Here are all the instructions you need to get up and running.
This project depends upon the following:
- Node.js (https://nodejs.org) - Version 8 and above
- Docker (https://www.docker.com/get-started) - Optional, only required to run using docker
- Clone the repository to your local machine
- Navigate to the folder
Run the command:
npm install
If this had been pushed up as an npm package, you could simply install it by running "npm install package-name", however since it is not on npm, you can simulate this behaviour by running:
npm link
You will now be able to run the hackernews command from anywhere on your machine. When you are done playing around you can unlink by running:
npm unlink
To run the script execute the following command, providing the number of posts (positive integer between 1 and 100) you would like to fetch:
hackernews --posts 100
The output format is JSON, which will be outputted to STDOUT.

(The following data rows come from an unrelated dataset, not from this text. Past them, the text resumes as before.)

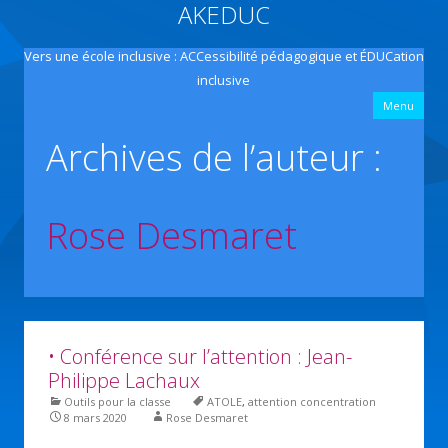
AKEDUC
Vers une école inclusive : ACCessibilité pédagogique et ÉDUCation
inclusive
All
Menu
con
prin
Archives de l’auteur :
Rose Desmaret
• Conférence sur l’attention : Jean-
Philippe Lachaux
Outils pour la classe
ATOLE
,
attention concentration
8 mars 2020
Rose Desmaret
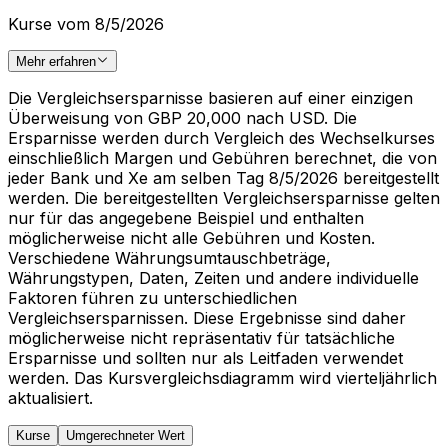
Kurse vom 8/5/2026
Mehr erfahren
Die Vergleichsersparnisse basieren auf einer einzigen
Überweisung von GBP 20,000 nach USD. Die
Ersparnisse werden durch Vergleich des Wechselkurses
einschließlich Margen und Gebühren berechnet, die von
jeder Bank und Xe am selben Tag 8/5/2026 bereitgestellt
werden. Die bereitgestellten Vergleichsersparnisse gelten
nur für das angegebene Beispiel und enthalten
möglicherweise nicht alle Gebühren und Kosten.
Verschiedene Währungsumtauschbeträge,
Währungstypen, Daten, Zeiten und andere individuelle
Faktoren führen zu unterschiedlichen
Vergleichsersparnissen. Diese Ergebnisse sind daher
möglicherweise nicht repräsentativ für tatsächliche
Ersparnisse und sollten nur als Leitfaden verwendet
werden. Das Kursvergleichsdiagramm wird vierteljährlich
aktualisiert.
Kurse
Umgerechneter Wert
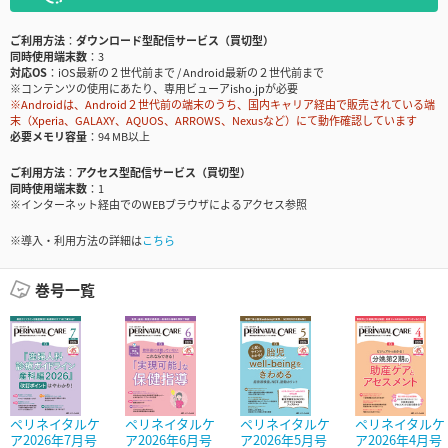
ご利用方法
ダウンロード型配信サービス（買切型）
同時使用端末数
3
対応OS
iOS最新の２世代前まで / Android最新の２世代前まで
※コンテンツの使用にあたり、専用ビューアisho.jpが必要
※Androidは、Android２世代前の端末のうち、国内キャリア経由で販売されている端
末（Xperia、GALAXY、AQUOS、ARROWS、Nexusなど）にて動作確認しています
必要メモリ容量
94 MB以上
ご利用方法
アクセス型配信サービス（買切型）
同時使用端末数
1
※インターネット経由でのWEBブラウザによるアクセス参照
※導入・利用方法の詳細は
こちら
巻号一覧
ペリネイタルケ
ペリネイタルケ
ペリネイタルケ
ペリネイタルケ
ア2026年7月号
ア2026年6月号
ア2026年5月号
ア2026年4月号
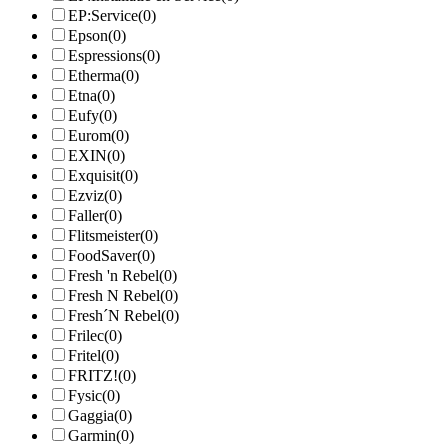
EP:Service
(0)
Epson
(0)
Espressions
(0)
Etherma
(0)
Etna
(0)
Eufy
(0)
Eurom
(0)
EXIN
(0)
Exquisit
(0)
Ezviz
(0)
Faller
(0)
Flitsmeister
(0)
FoodSaver
(0)
Fresh 'n Rebel
(0)
Fresh N Rebel
(0)
Fresh´N Rebel
(0)
Frilec
(0)
Fritel
(0)
FRITZ!
(0)
Fysic
(0)
Gaggia
(0)
Garmin
(0)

Here is a sample of the output:
[
{
"title": "Amazon increases minimum wage for all U.S. workers to $15 an hour",
"uri": "https://techcrunch.com/2018/10/02/amazon-minimum-wage/",
"author": "doppp",
"points": 527,
"comments": 416,
"rank": 1
},
{
"title": "A History of .NET Runtimes",
"uri": "http://mattwarren.org/2018/10/02/A-History-of-.NET-Runtimes/",
"author": "edroche",
"points": 104,
"comments": 27,
"rank": 2
}
]
Run the following command in the root directory:
docker build -t hackernews .
After the image has been built, run the following command, providing an argument for number of posts:
docker run hackernews --posts 100